How to clean automotive glass without scratching it

Car windows should not be treated like household windows.

When detailing a car, there’s one aspect that often gets overlooked: the glass. And while the glass in your home windows might look the same as the clear stuff in your car, that’s where the similarities end. Commercial glass differs from application to application, and there are even different materials in use in cars’ windshields and side windows.

Cleaning automotive glass without damaging it requires the right materials and techniques. Overlook either of these two things, and you’re likely to either damage the windows or waste your time. Make sure you clean them correctly by following these steps. 

First things first, have the right tools

Obviously, you wouldn’t use household glass cleaner on auto glass. Always use an ammonia-free and alcohol-free cleaner for auto glass. Using ammonia in a car’s interior can dehydrate the materials and cause cracks and discoloration.

To apply and buff off your cleaners, always use a microfiber towel, just like you would for detailing the rest of the vehicle. Never use paper towels, which will contribute to scratches in the surface of your glass. The softer material and electrostatic charge microfiber towels create will help remove particulates from glass, rather than just spreading them around. If you need to remove particularly gummy residues, you can use mineral spirits or grease remover.

Use the proper technique

How you apply and buff off your window cleaner is every bit as important as the cleaner you use if you want to ensure a quality finish. Consider your working environment. It is best not to clean glass in high heat because cleaning products can evaporate and leave residue.

Use separate towels to apply and remove cleaning products, and quarter your towels to help apply pressure when removing dirt. Use a straight up-and-down motion, rather than buffing in circles, when you remove cleaning products. If your towels get dirty, have extras available to swap in.

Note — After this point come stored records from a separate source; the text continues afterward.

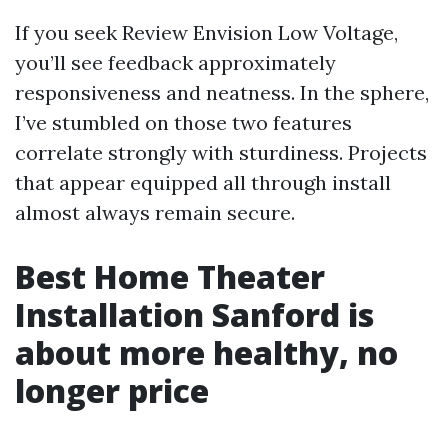
If you seek Review Envision Low Voltage,
you’ll see feedback approximately
responsiveness and neatness. In the sphere,
I’ve stumbled on those two features
correlate strongly with sturdiness. Projects
that appear equipped all through install
almost always remain secure.
Best Home Theater
Installation Sanford is
about more healthy, no
longer price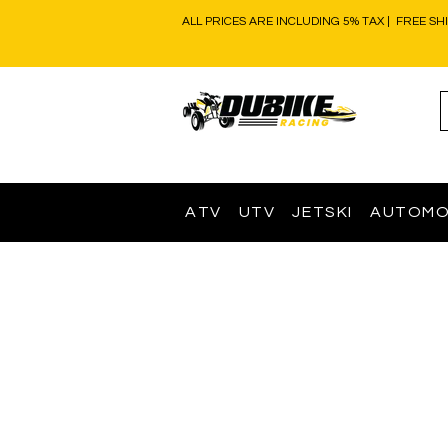
ALL PRICES ARE INCLUDING 5% TAX | FREE SH
ATV
UTV
JETSKI
AUTOMO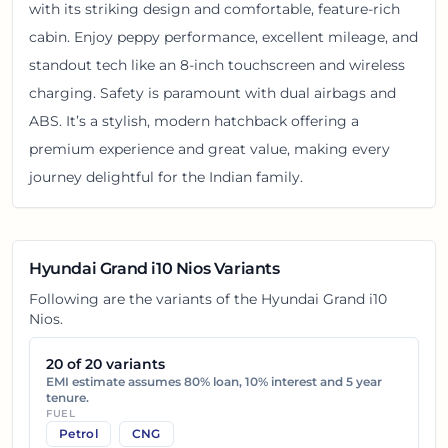
with its striking design and comfortable, feature-rich
cabin. Enjoy peppy performance, excellent mileage, and
standout tech like an 8-inch touchscreen and wireless
charging. Safety is paramount with dual airbags and
ABS. It’s a stylish, modern hatchback offering a
premium experience and great value, making every
journey delightful for the Indian family.
Hyundai Grand i10 Nios
Variants
Following are the variants of the
Hyundai Grand i10
Nios
.
20
of
20
variants
EMI estimate assumes 80% loan, 10% interest and 5 year
tenure.
FUEL
Petrol
CNG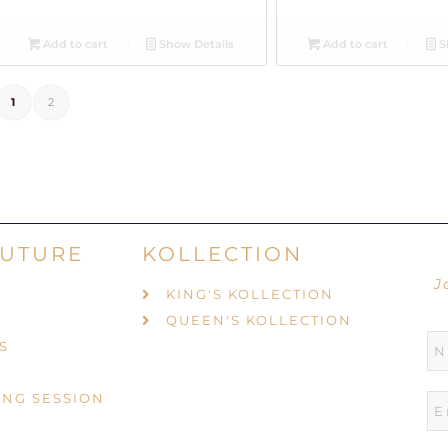
Add to cart
Show Details
Add to cart
S
1
2
UTURE
KOLLECTION
J
KING'S KOLLECTION
QUEEN'S KOLLECTION
S
ING SESSION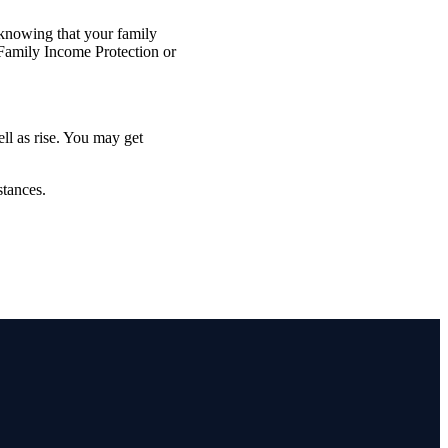
 knowing that your family
 Family Income Protection or
ell as rise. You may get
stances.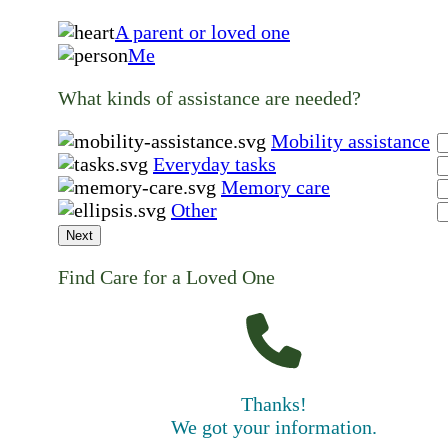
A parent or loved one
Me
What kinds of assistance are needed?
Mobility assistance
Everyday tasks
Memory care
Other
Next
Find Care for a Loved One
Thanks!
We got your information.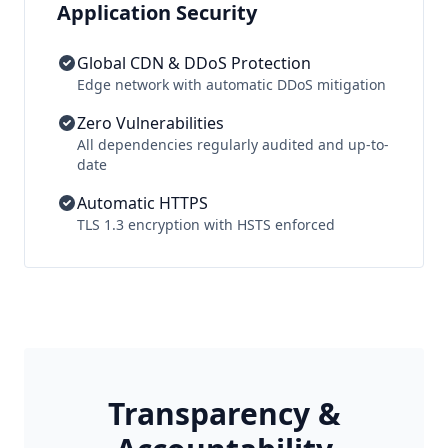
Application Security
Global CDN & DDoS Protection
Edge network with automatic DDoS mitigation
Zero Vulnerabilities
All dependencies regularly audited and up-to-
date
Automatic HTTPS
TLS 1.3 encryption with HSTS enforced
Transparency &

How you move around the car is important, too. Begin with the windows on the driver and passenger side doors, rolling the windows down at first to get the glass that is hidden when windows are completely rolled up. Roll the windows back up and finish cleaning the window.

Continue to move around the outside of the car, cleaning the windshield and any side glass. Don’t forget to clean those side mirrors, either. Move inside the car once you complete the exterior glass. This is where things can get tricky because interior glass tends to be more difficult to see dirt on. If you are perspiring from washing the car, or it is warm where you are working, try to cool down the window interiors to prevent residue from other cleaning products.

Special cases

If you are detailing the whole car, you’ll want to consider when you will apply these products and when you will clean the windows. You’ll want to either allow cleaners to dry or apply them later and then retouch the windows. This is particularly true in cars with leather interiors that will receive their own cleaners and treatments.

Water spots are one of the most frustrating parts of cleaning windows. A soft toothbrush and window cleaner can be used to remove these. Better yet, use deionized water to clean the car if there are high calcium levels in your water. This will keep windows from spotting when you clean them with soap.

How to treat chips and scratches

Damage to a windshield is a serious matter, so it’s important to make an accurate evaluation about whether a windshield can be repaired before taking the next step.

Bullseyes and small cracks can often be repaired. There are kits available that will help you inject sealant into the damaged area so it dries clear and doesn’t compromise the windsheild’s integrity. Crack repairs are possible too, though they’re more difficult to get right, so be sure you feel confident going into the project.

Enjoy your reward

Clean glass is what makes a detail job pop. Polish up the headlights and side markers, and wait until last to clean the rearview mirror to ensure there’s no residue left from interior cleaners. Make sure to get the clear plastic in front of the gauge cluster clean. Shine up the brightwork and interior trim and black out those tires.

If you follow these steps, you’ll provide your clients with perfectly clean, clear glass that will have them coming back for more. That’s a great way to drive your business.